*Given records*

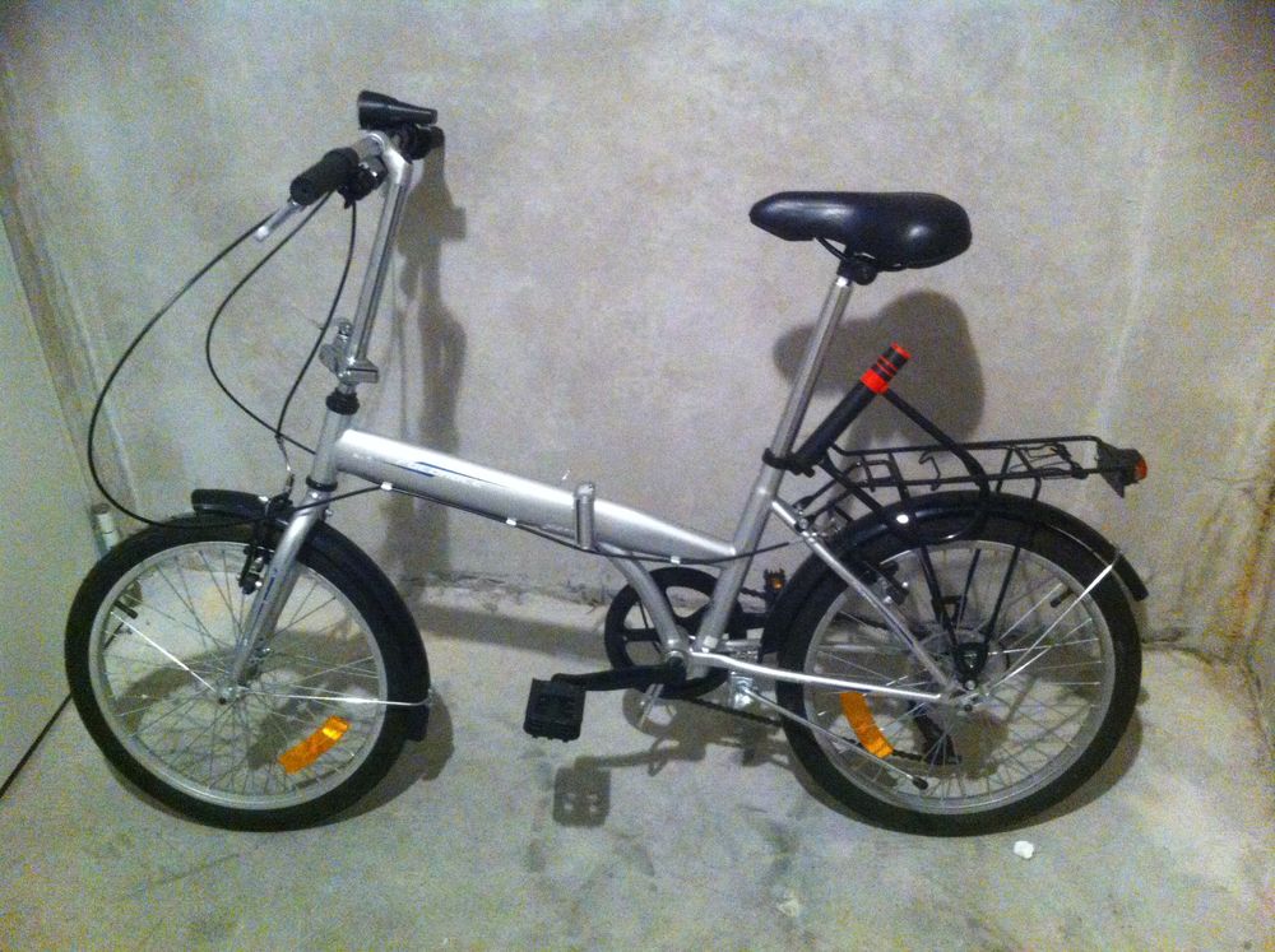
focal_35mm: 35
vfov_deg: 40.6
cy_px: 476
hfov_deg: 52.7
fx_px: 1287
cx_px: 638
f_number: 2.8
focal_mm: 3.85
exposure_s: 1/15
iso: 800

*Your objective*
Repeat the records word for word, skipping pictures.

*Response*
focal_35mm: 35
vfov_deg: 40.6
cy_px: 476
hfov_deg: 52.7
fx_px: 1287
cx_px: 638
f_number: 2.8
focal_mm: 3.85
exposure_s: 1/15
iso: 800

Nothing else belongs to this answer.